Open In Colab

This notebook will be used in the lab session for week 1 of the course and provides some hands-on experience applying the lessons to environmental science datasets.

2.5. (Exercises) Statistical Forecasting#

We will be using data from Wilks’ book on Statistical Methods for the Atmospheric Sciences

2.5.1. Notebook Setup#

#@title Run this cell to get the python environment set up!
# Python ≥3.5 is required
import sys
assert sys.version_info >= (3, 5)

# Is this notebook running on Colab or Kaggle?
IS_COLAB = "google.colab" in sys.modules

# Scikit-Learn ≥0.20 is required
import sklearn
assert sklearn.__version__ >= "0.20"

# Common imports
import numpy as np
import os
import pandas as pd
import pooch

#Data Visalization Import
from google.colab import data_table


# to make this notebook's output stable across runs
rnd_seed = 42
rnd_gen = np.random.default_rng(rnd_seed)

# To plot pretty figures
%matplotlib inline
import matplotlib as mpl
import matplotlib.pyplot as plt
mpl.rc('axes', labelsize=14)
mpl.rc('xtick', labelsize=12)
mpl.rc('ytick', labelsize=12)

# Where to save the figures
PROJECT_ROOT_DIR = "."
CHAPTER_ID = "classification"
IMAGES_PATH = os.path.join(PROJECT_ROOT_DIR, "images", CHAPTER_ID)
os.makedirs(IMAGES_PATH, exist_ok=True)

def save_fig(fig_id, tight_layout=True, fig_extension="png", resolution=300):
    path = os.path.join(IMAGES_PATH, fig_id + "." + fig_extension)
    print("Saving figure", fig_id)
    if tight_layout:
        plt.tight_layout()
    plt.savefig(path, format=fig_extension, dpi=resolution)
---------------------------------------------------------------------------
ModuleNotFoundError                       Traceback (most recent call last)
Cell In[1], line 10
      7 IS_COLAB = "google.colab" in sys.modules
      9 # Scikit-Learn ≥0.20 is required
---> 10 import sklearn
     11 assert sklearn.__version__ >= "0.20"
     13 # Common imports

ModuleNotFoundError: No module named 'sklearn'

Let’s begin by loading relevant data from the cloud.

▶ [Data below]
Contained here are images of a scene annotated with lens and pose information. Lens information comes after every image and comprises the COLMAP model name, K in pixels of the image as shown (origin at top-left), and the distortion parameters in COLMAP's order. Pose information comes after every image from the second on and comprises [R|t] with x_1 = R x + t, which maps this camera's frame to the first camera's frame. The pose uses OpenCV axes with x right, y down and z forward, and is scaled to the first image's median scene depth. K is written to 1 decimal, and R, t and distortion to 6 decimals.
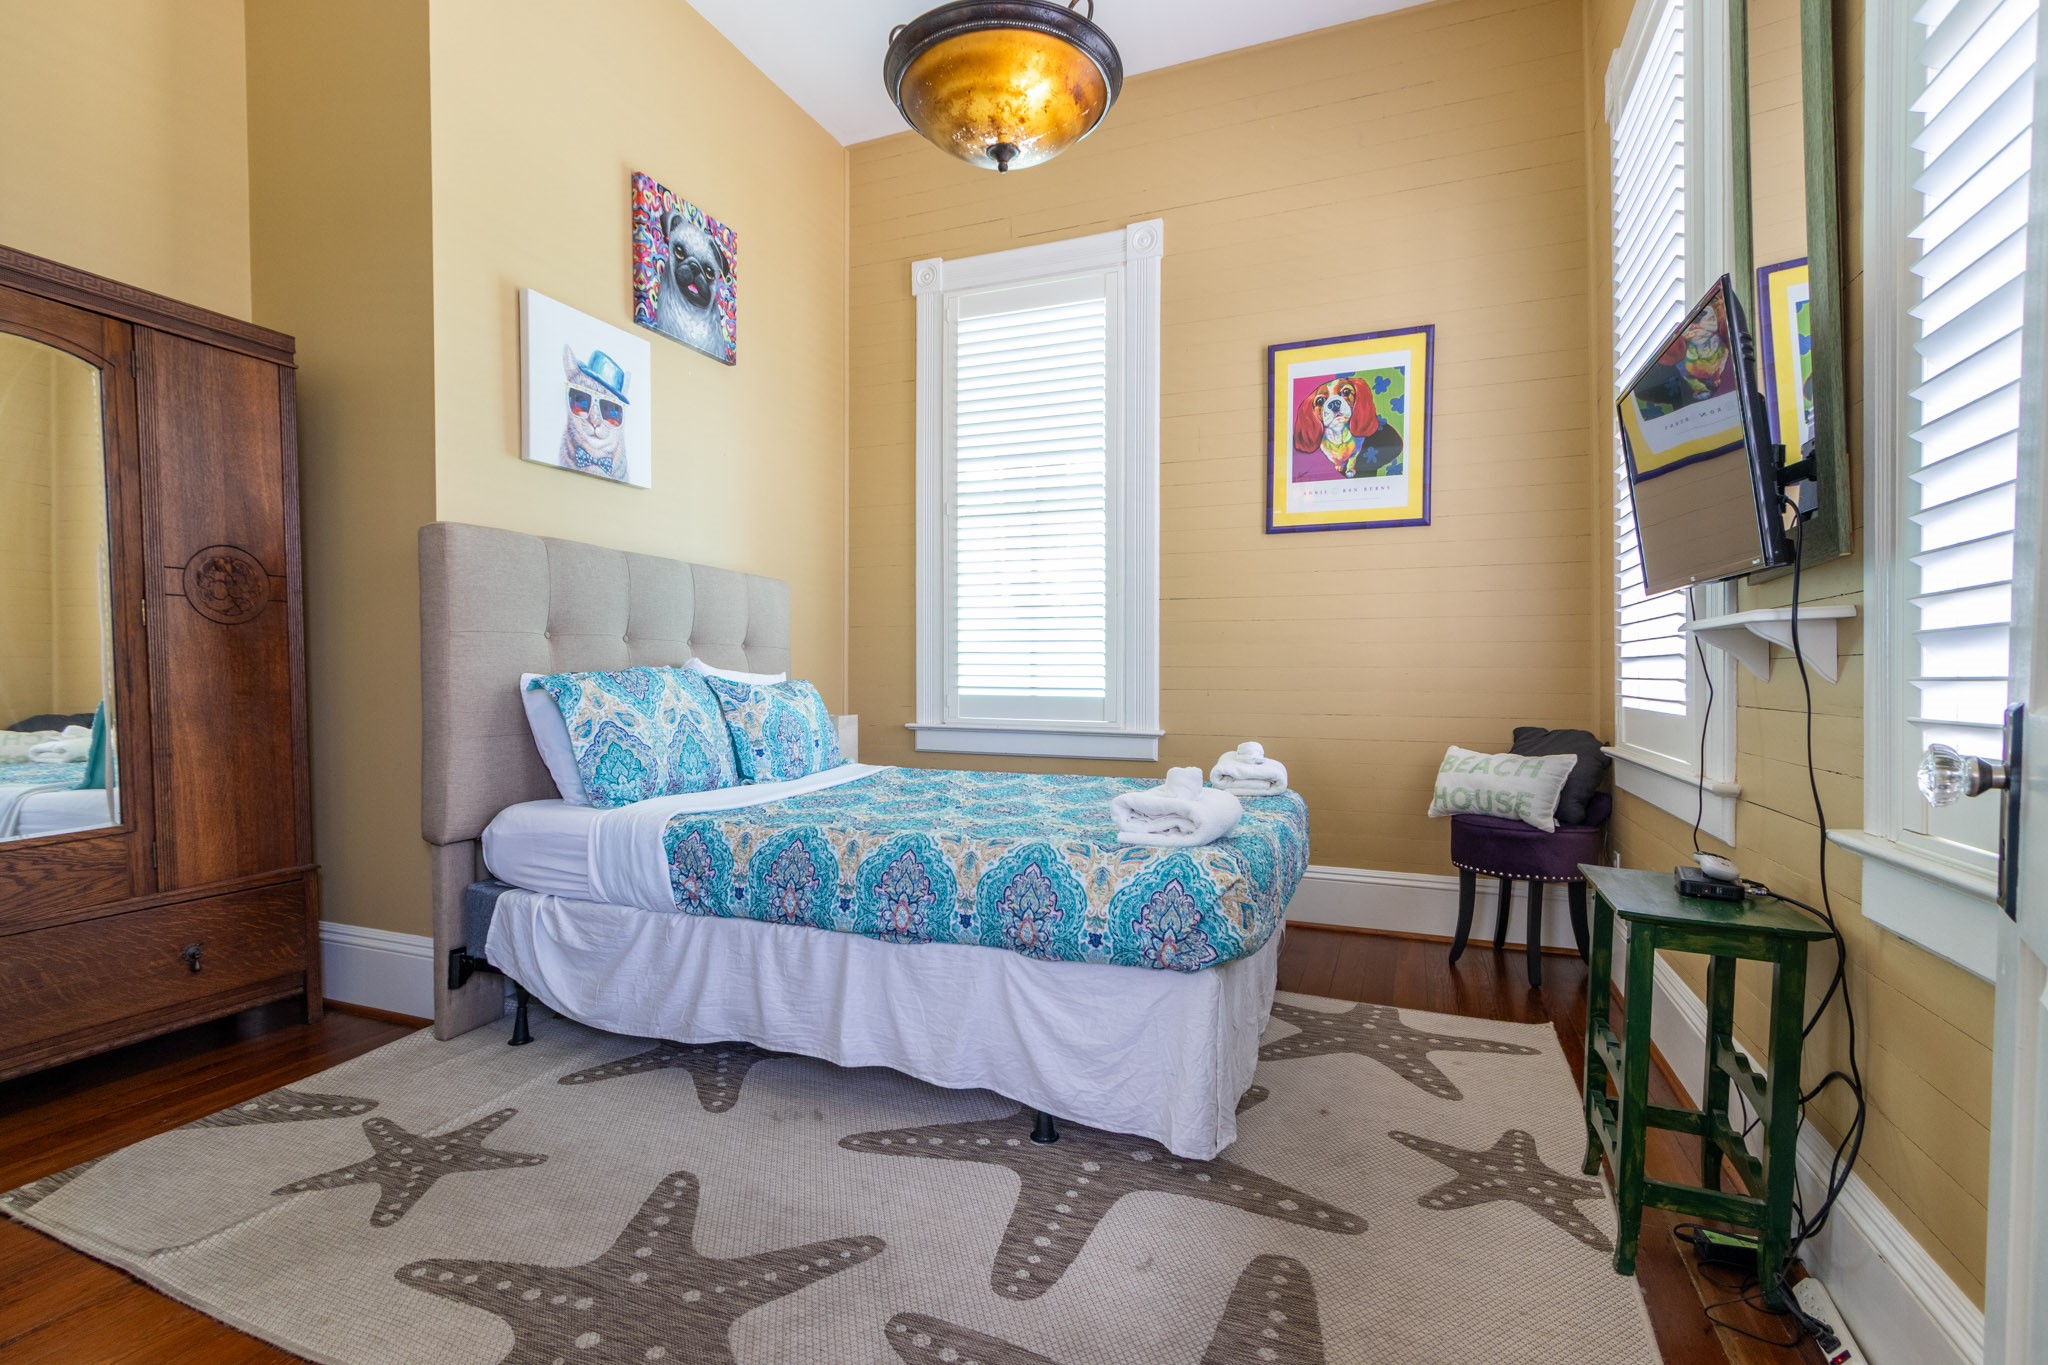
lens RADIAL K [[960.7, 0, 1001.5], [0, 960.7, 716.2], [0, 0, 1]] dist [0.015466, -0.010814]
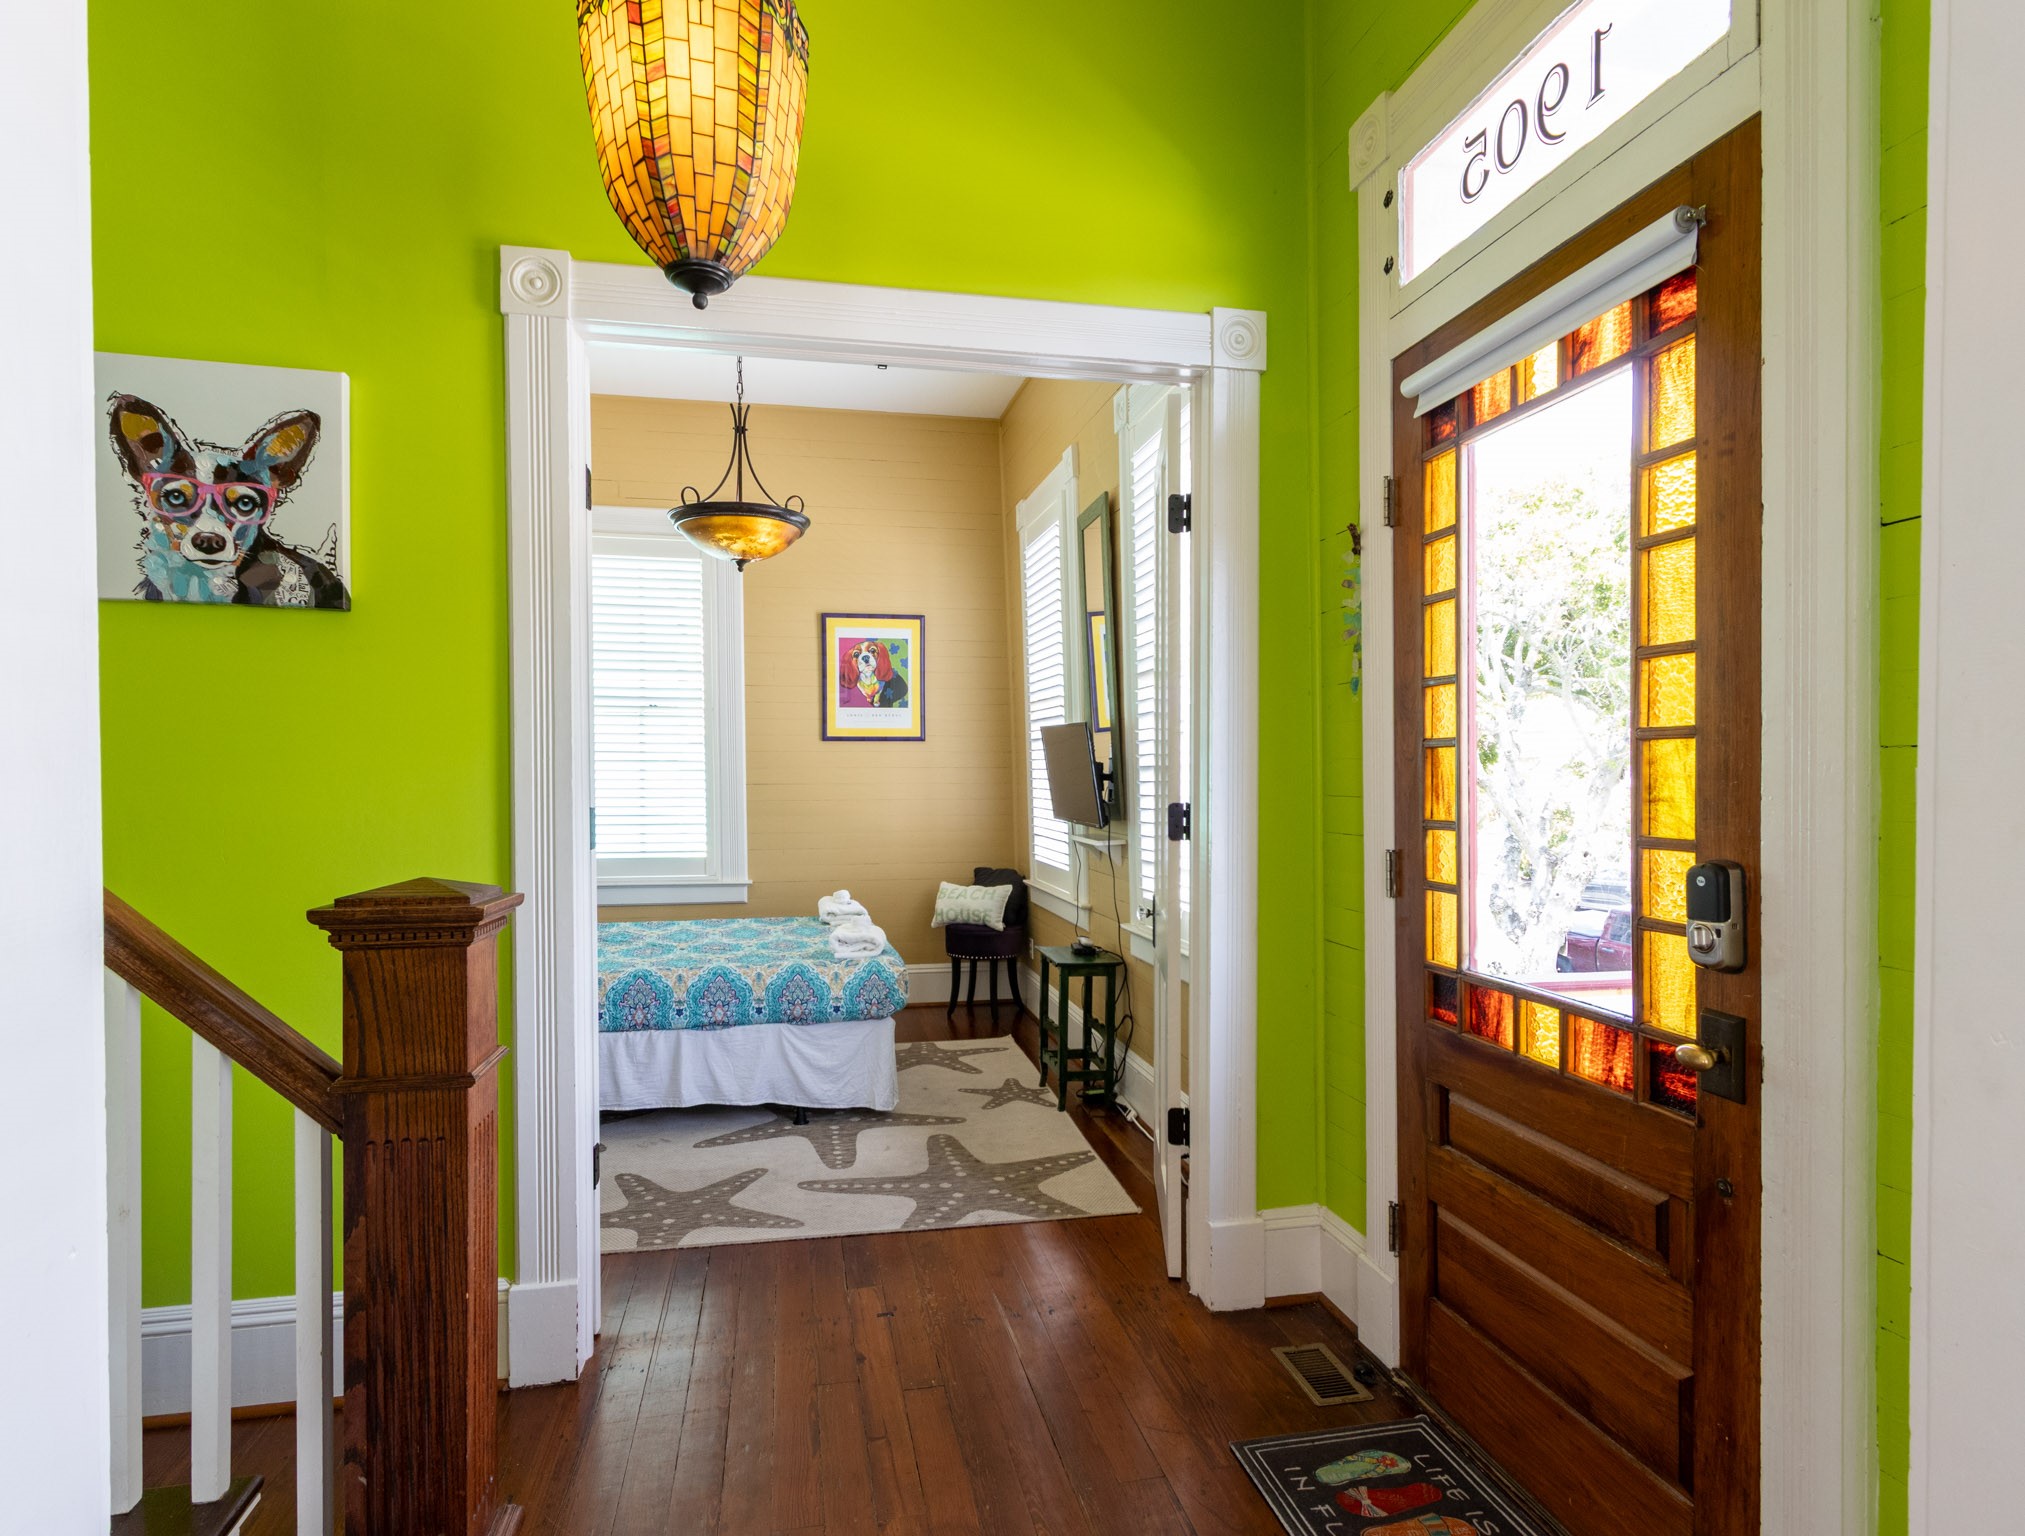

▶ [Task to carry out]
Copy word for word the passage of the statistical forecasting notebook above that runs from "# To plot pretty" up to and including "os.makedirs(IMAGES_PATH, exist_ok=True)".

▶ [Exercise answer]
# To plot pretty figures
%matplotlib inline
import matplotlib as mpl
import matplotlib.pyplot as plt
mpl.rc('axes', labelsize=14)
mpl.rc('xtick', labelsize=12)
mpl.rc('ytick', labelsize=12)

# Where to save the figures
PROJECT_ROOT_DIR = "."
CHAPTER_ID = "classification"
IMAGES_PATH = os.path.join(PROJECT_ROOT_DIR, "images", CHAPTER_ID)
os.makedirs(IMAGES_PATH, exist_ok=True)